Democracy reinstated in Yugoslavia?
First and foremost in the German press, however, was the discussion of the European Union's decision to immediately offer money (DEM 3.9 million) to the new regime in Yugoslavia. ("Slobo goes, the Euro comes," Die Tageszeitung, 9 October) Further to this topic were discussions of the sanctions, which will at least, in part, be dropped. ("The Oil Embargo should fall today," Der Tagesspiegel, 9 October)
With this, however, came concerns in the German press for the state of democracy under the new regime in Yugoslavia. Was democracy reinstated, or were old problems merely tucked neatly away, behind a shield of euphoria at the defeat of Milošević? Die Tageszeitung on 9 October asked the controversial question of whether the "revolution" in Serbia was real. ("Did Koštunica and Milošević forge a comprimise?") Essentially, the argument of the editorial by Erich Rathfelder goes that the revolution was too peaceful and Milošević remains safely in Belgrade, so some sort of secret deal between Milošević and Koštunica had to have been conducted behind closed doors.
Secret deal or not, the EU seems determined to hand over a large sum of money to Serbia almost immediately—a sudden turn around indeed from the sanctions and economic wrangling against the Yugoslavia of yesterday. The German press points out two problems: the old dictatorial ways of Milošević may not have completely disappeared in Koštunica ("Yugoslavia after the Change," Der Tagesspiegel, 9 October) and the EU is having problems pulling the money together. ("The uprising was not planned," Die Tageszeitung, 11 October)
Meanwhile, at home, Jewish communities called for solidarity and clarity of action against the criminal actions of right-wing extremists. ("Jews call for clear actions and solidarity," 9 October, Die Tageszeitung) "One cannot teach right-wing radicals, one can only give them hard punishments," said Michael Fuerst, President of the Lower Saxon Union of Jewish Communities.
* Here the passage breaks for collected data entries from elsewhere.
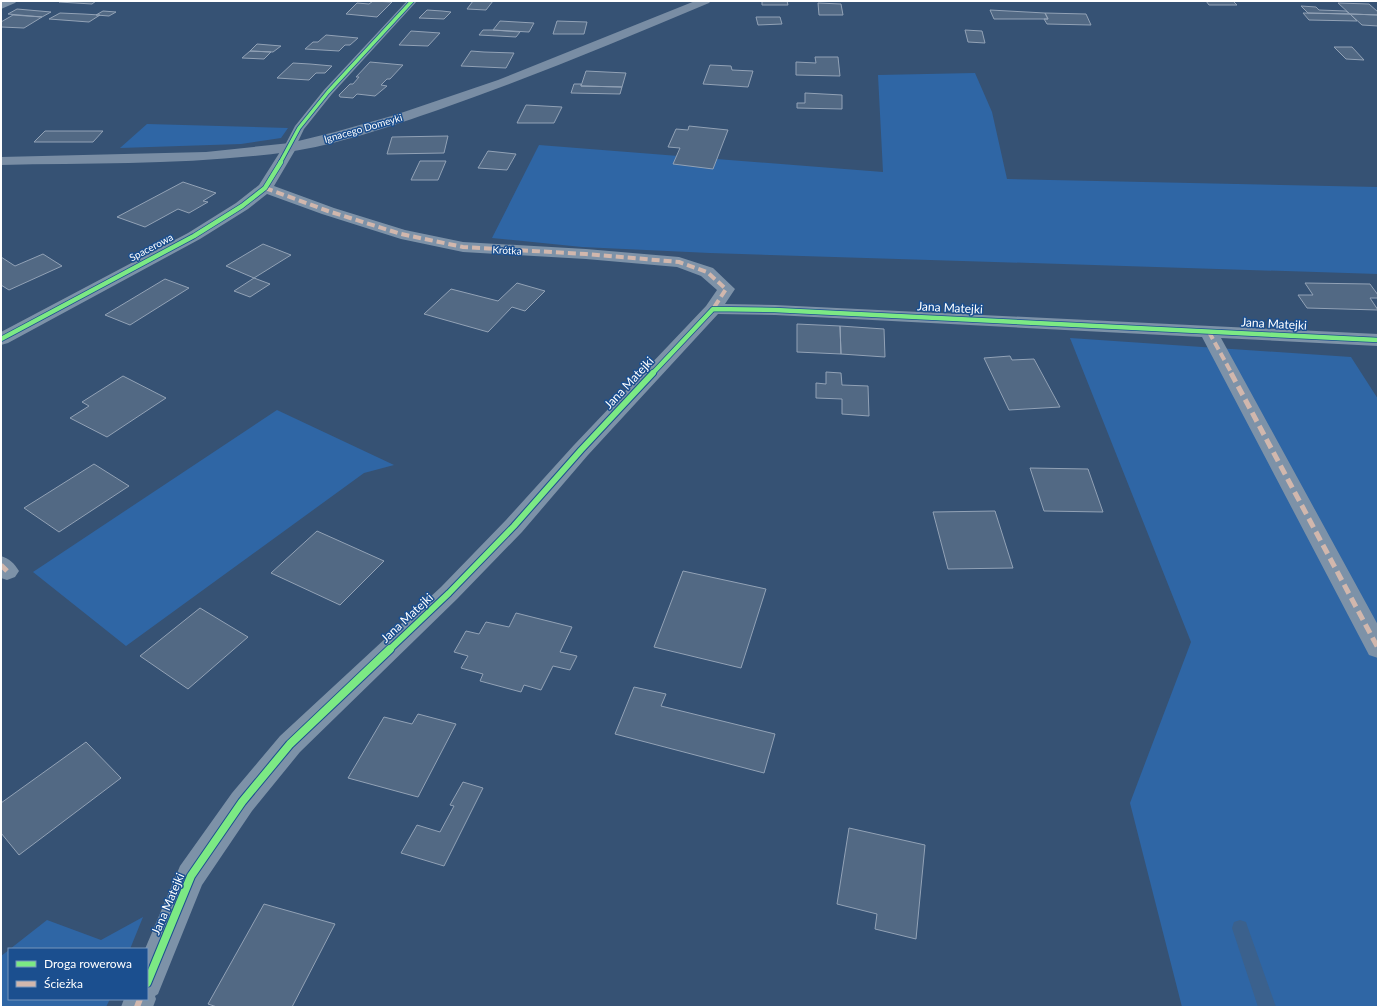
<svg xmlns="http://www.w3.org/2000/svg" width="1379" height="1008" font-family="Lato,sans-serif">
  <rect width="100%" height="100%" fill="#365274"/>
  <path fill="#2f66a5" d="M 975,73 L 992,112 L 1007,179 L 1378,187 L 1378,274 L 710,253 L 582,247 L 492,238 L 539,145 L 883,172 L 878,75 Z
    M 147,124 L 288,128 L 281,138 L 241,144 L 120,148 Z
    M 1070,338 L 1351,357 L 1378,399 L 1378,1007 L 1182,1007 L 1130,803 L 1191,642 Z
    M 277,410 L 394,465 L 364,473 L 126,646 L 33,572 Z
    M 143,917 L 130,949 L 10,949 L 47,920 L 101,940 Z
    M 9,950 L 9,999 L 110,999 L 106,1007 L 1,1007 L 1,956 Z"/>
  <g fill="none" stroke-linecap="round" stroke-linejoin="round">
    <path fill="#3b618d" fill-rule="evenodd" d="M 1240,920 L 1246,922 L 1248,928 L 1276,1007 L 1258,1007 L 1232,928 L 1234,922 Z"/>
  </g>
  <path fill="#526984" stroke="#92a2b6" d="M 61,1 L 96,1 L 92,4 L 59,2 Z
    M 373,1 L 392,2 L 377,17 L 346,14 L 357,3 L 369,4 Z
    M 473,1 L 493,1 L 486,10 L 467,9 Z
    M 762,1 L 787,1 L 788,5 L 762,5 Z
    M 1206,1 L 1233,1 L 1237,5 L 1209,5 Z
    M 818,3 L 841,4 L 843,15 L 819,15 Z
    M 1338,3 L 1369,4 L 1378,12 L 1378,15 L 1350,14 Z
    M 1301,6 L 1316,7 L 1319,10 L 1346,11 L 1350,14 L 1308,13 Z
    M 17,9 L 51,12 L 42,17 L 8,14 Z
    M 427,10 L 442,11 L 451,12 L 444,19 L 419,18 Z
    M 990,10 L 1045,13 L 1048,19 L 994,19 Z
    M 103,11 L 116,12 L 109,16 L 96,15 Z
    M 60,13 L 83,14 L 100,15 L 89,22 L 49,19 Z
    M 1045,13 L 1086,14 L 1091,25 L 1047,24 L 1044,19 L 1048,19 Z
    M 1303,13 L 1350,14 L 1357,21 L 1309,20 Z
    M 1350,14 L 1378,15 L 1378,26 L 1362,25 Z
    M 13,15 L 42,17 L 24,28 L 1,27 L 1,22 Z
    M 756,17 L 780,17 L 782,24 L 758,25 Z
    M 500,21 L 534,23 L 529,32 L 493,30 Z
    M 557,21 L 587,22 L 584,34 L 553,34 Z
    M 483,30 L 493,30 L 520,32 L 516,37 L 479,35 Z
    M 965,30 L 982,31 L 985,43 L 968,42 Z
    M 411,31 L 440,33 L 428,46 L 399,45 Z
    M 326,35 L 358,38 L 350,45 L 345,45 L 339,51 L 305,49 L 313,42 L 318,42 Z
    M 257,44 L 281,46 L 273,52 L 250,51 Z
    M 1334,47 L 1352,47 L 1364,60 L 1346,59 Z
    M 250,51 L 271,52 L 264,59 L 242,58 Z
    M 471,51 L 484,52 L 514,53 L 506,68 L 461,66 Z
    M 815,57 L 838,57 L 840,76 L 796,75 L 796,62 L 816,63 Z
    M 370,62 L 403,65 L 390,79 L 387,79 L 381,85 L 387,86 L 375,96 L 357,94 L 353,98 L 340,97 L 339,95 L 350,84 L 353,84 L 359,77 L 356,77 Z
    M 293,63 L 310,64 L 332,66 L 325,73 L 316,73 L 309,80 L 277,78 Z
    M 710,65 L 731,66 L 732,70 L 753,71 L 748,87 L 703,84 Z
    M 586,71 L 626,73 L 622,87 L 581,86 Z
    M 574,84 L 581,84 L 581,86 L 622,87 L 620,94 L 571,93 Z
    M 805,93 L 842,95 L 842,109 L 797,108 L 797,103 L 805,103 Z
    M 526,105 L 562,107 L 554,123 L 517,123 Z
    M 689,126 L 728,130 L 713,169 L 673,164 L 680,148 L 668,147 L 676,129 L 688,130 Z
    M 45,131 L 103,131 L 93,142 L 34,142 Z
    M 448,136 L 444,153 L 387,154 L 392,137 Z
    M 488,151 L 516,154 L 507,170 L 478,168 Z
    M 420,161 L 446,161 L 438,180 L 411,180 Z
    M 183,182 L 216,193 L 203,201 L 208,202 L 189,213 L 178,209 L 145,227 L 117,217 Z
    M 263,244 L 291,255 L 254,278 L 226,266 Z
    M 43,254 L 62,266 L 9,290 L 1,285 L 1,257 L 15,266 Z
    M 254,278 L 270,284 L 250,297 L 234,291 Z
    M 165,279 L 189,288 L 130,325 L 105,315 Z
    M 517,283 L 545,291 L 525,311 L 512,307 L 488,332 L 424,314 L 451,289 L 498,301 Z
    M 1305,283 L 1370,284 L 1378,295 L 1378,298 L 1370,298 L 1378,310 L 1307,308 L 1298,295 L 1313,295 Z
    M 797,324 L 840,326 L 841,354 L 797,352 Z
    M 840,326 L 884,329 L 885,357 L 841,354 Z
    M 1010,356 L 1012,360 L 1034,359 L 1060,407 L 1009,410 L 984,358 Z
    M 826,372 L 841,373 L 842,385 L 868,386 L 869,416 L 842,414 L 842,399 L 816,398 L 816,383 L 826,384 Z
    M 123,376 L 166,398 L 107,437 L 70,418 L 89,406 L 82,402 Z
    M 94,464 L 129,486 L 59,532 L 24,508 Z
    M 1030,468 L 1088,469 L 1103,512 L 1044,511 Z
    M 995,511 L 1013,568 L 948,569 L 933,512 Z
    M 317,531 L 384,561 L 340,605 L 271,573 Z
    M 683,571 L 766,589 L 741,668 L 654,647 Z
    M 200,608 L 248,637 L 188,689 L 140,656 Z
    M 516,613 L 572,627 L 560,652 L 577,656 L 570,670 L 553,666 L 541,690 L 524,685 L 521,692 L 480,681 L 483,674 L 461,668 L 468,656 L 454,652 L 466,631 L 479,634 L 486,622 L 509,627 Z
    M 634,687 L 666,694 L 661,706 L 775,734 L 764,773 L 615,734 Z
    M 418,714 L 456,724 L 418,797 L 348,778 L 384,717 L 412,724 Z
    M 86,742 L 121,778 L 19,855 L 1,833 L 1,803 Z
    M 463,782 L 483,788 L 444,866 L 401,853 L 417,825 L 440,832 L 454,806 L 450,805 Z
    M 849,828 L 925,845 L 916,939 L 875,929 L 877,914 L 837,904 Z
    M 264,904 L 335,924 L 292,1007 L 217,1007 L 208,1004 Z"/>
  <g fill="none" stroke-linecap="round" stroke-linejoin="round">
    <path fill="#7d92a8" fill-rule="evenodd" d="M 407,1 L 417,1 L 332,94 L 304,129 L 294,150 L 286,150 L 284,147 L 295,126 L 324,90 Z"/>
    <path fill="#7d92a8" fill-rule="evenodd" d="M 17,1 L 15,3 L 1,9 L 1,2 Z
      M 290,143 L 295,144 L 297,147 L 274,186 L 334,208 L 405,230 L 463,242 L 586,249 L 679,257 L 713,268 L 735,289 L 725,304 L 775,305 L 1378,334 L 1378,346 L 1221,338 L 1378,625 L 1378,658 L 1369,655 L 1202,337 L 775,315 L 718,314 L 588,455 L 522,532 L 457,599 L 300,752 L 252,811 L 202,885 L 158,994 L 155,996 L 156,999 L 153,1007 L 121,1007 L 124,999 L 147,999 L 147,949 L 145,949 L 180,866 L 232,793 L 280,736 L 441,587 L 506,520 L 574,445 L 706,306 L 717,290 L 701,276 L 677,267 L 586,259 L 463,252 L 401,239 L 322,214 L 267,194 L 248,209 L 200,239 L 8,343 L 1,345 L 1,332 L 188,233 L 236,203 L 259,185 L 285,144 Z
      M 1,556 C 10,559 14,563 19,571 L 15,577 L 7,580 L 1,578 Z"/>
    <path fill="#798da4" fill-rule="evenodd" d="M 695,1 L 711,1 L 709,3 C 619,41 530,78 438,110 C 392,126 336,145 288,152 C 193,165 97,163 1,165 L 1,157 L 206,152 L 290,143 L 335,132 L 395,115 L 498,80 Z"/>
    <path stroke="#d1b7ad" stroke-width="4" stroke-dasharray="8 4" stroke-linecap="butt" d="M 265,188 L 328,211 L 401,234 L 463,247 L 586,254 L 679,262 L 707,272 L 726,289 L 713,309
      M 1209,332 L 1232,374"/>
    <path stroke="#d1b7ad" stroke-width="5" stroke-dasharray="10 5" stroke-linecap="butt" d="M 1231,373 L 1378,648
      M 1,565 L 7,571"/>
    <path stroke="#d1b7ad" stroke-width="6" stroke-dasharray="13 6" stroke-linecap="butt" d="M 137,1007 L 140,999"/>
    <g stroke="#1b4f8f" stroke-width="5">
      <path id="cycleway-far3" d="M 280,163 L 299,128 L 328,92 L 412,1"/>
    </g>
    <g stroke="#1b4f8f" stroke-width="6">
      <path id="cycleway-far2" d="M 1,339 L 194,236 L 242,206 L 265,188 L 281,162
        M 652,374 L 713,309 L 775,310 L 1378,340"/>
    </g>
    <g stroke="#1b4f8f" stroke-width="8">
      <path id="cycleway-far1" d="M 389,650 L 449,593 L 514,526 L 581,450 L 653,373"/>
    </g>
    <g stroke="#1b4f8f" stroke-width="10">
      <path id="cycleway" d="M 147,983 L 191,876 L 242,802 L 290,744 L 390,649"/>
    </g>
    <use href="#cycleway-far3" stroke="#7ce984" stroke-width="3.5"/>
    <use href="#cycleway-far2" stroke="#7ce984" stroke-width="4.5"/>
    <use href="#cycleway-far1" stroke="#7ce984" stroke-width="6"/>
    <use href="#cycleway" stroke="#7ce984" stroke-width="8"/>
  </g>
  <g text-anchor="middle" stroke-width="3" stroke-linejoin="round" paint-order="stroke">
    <g font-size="10" fill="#fff" stroke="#1b4f8f">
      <text transform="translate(363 128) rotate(-16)" y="4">Ignacego Domeyki</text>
      <text transform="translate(151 247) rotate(-28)" y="4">Spacerowa</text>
      <text transform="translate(507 250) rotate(3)" y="4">Krótka</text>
    </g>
    <g font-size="12" fill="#fff" stroke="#1b4f8f">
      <text transform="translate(950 308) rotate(3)" y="4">Jana Matejki</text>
      <text transform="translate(1274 324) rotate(3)" y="4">Jana Matejki</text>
      <text transform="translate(629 383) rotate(-47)" y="4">Jana Matejki</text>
      <text transform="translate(407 618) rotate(-43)" y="4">Jana Matejki</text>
      <text transform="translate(168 904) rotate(-67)" y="4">Jana Matejki</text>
    </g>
  </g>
  <rect width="1379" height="1008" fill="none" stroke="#ffffff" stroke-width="4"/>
  <rect x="8" y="948" width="140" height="52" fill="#1b4f8f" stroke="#7695bc"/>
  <rect x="16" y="961" width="20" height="6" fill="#7ce984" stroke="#7695bc"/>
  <text x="44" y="968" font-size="12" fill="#ffffff">Droga rowerowa</text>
  <rect x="16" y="981" width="20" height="6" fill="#d1b7ad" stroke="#7695bc"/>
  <text x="44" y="988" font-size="12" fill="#ffffff">Ścieżka</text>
</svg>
Harsh punishments are called for indeed, one would hope that these would, however, be accompanied by some education—"right-wing radicals" tend to be teenagers who will sooner or later conclude their "harsh punishments" and re-enter society.
Nonetheless, the point is well made: Jews in Germany must not retract from public life out of fear of the actions of criminals, and solidarity between all Germans should ensue in order to ensure that there is no tolerance for crimes against minorities.
Another minority in Germay are the Sudeten Germans, those expelled from their homes in Eastern Europe after the Second World War ended. The Sudeten German Landsmannschaft (SL) continually seeks compensation for their lost property, homes and recognition for the lost lives of family and friends. ("Sudeten Germans hope again for compensation," 10 October, Die Welt)
Their ongoing struggle for support tends to go unrecognised; their cause completely unsanctioned by German politicians. German Chancellor, Gerhard Schröder, following in the footsteps of Helmut Kohl before him, has said that the complaints of Sudeten Germans will continue to go unheard.
The article reports that it remains unclear whether the SL will seriously lodge a complaint—or a lawsuit—against insurance companies, for lost policies as a result of the expulsions. This would follow the example of the Sudeten Germans living in the United States.
The SL, based in Munich, has been in contact with American law firms for months now. It seems as though the only politician willing to take up the cause of the Sudeten Germans is Jörg Haider. Mainstream politicians would do well to recognise the genuine injustice committed against some of these Sudeten Germans, before this becomes a cause sanctioned only by the likes of Haider.
What does it mean to be European?
At the same time that there is an ongoing discussion of what it means to be European ("Those who don't belong to Europe," 11 October, Die Zeit), the European Union is busy making an effort to ensure that the new Yugoslavia is included within the boundaries of a democratic Europe. What with the continuing debate on minority issues, it seems there are certain re-emerging problems that Germans hope would just go away.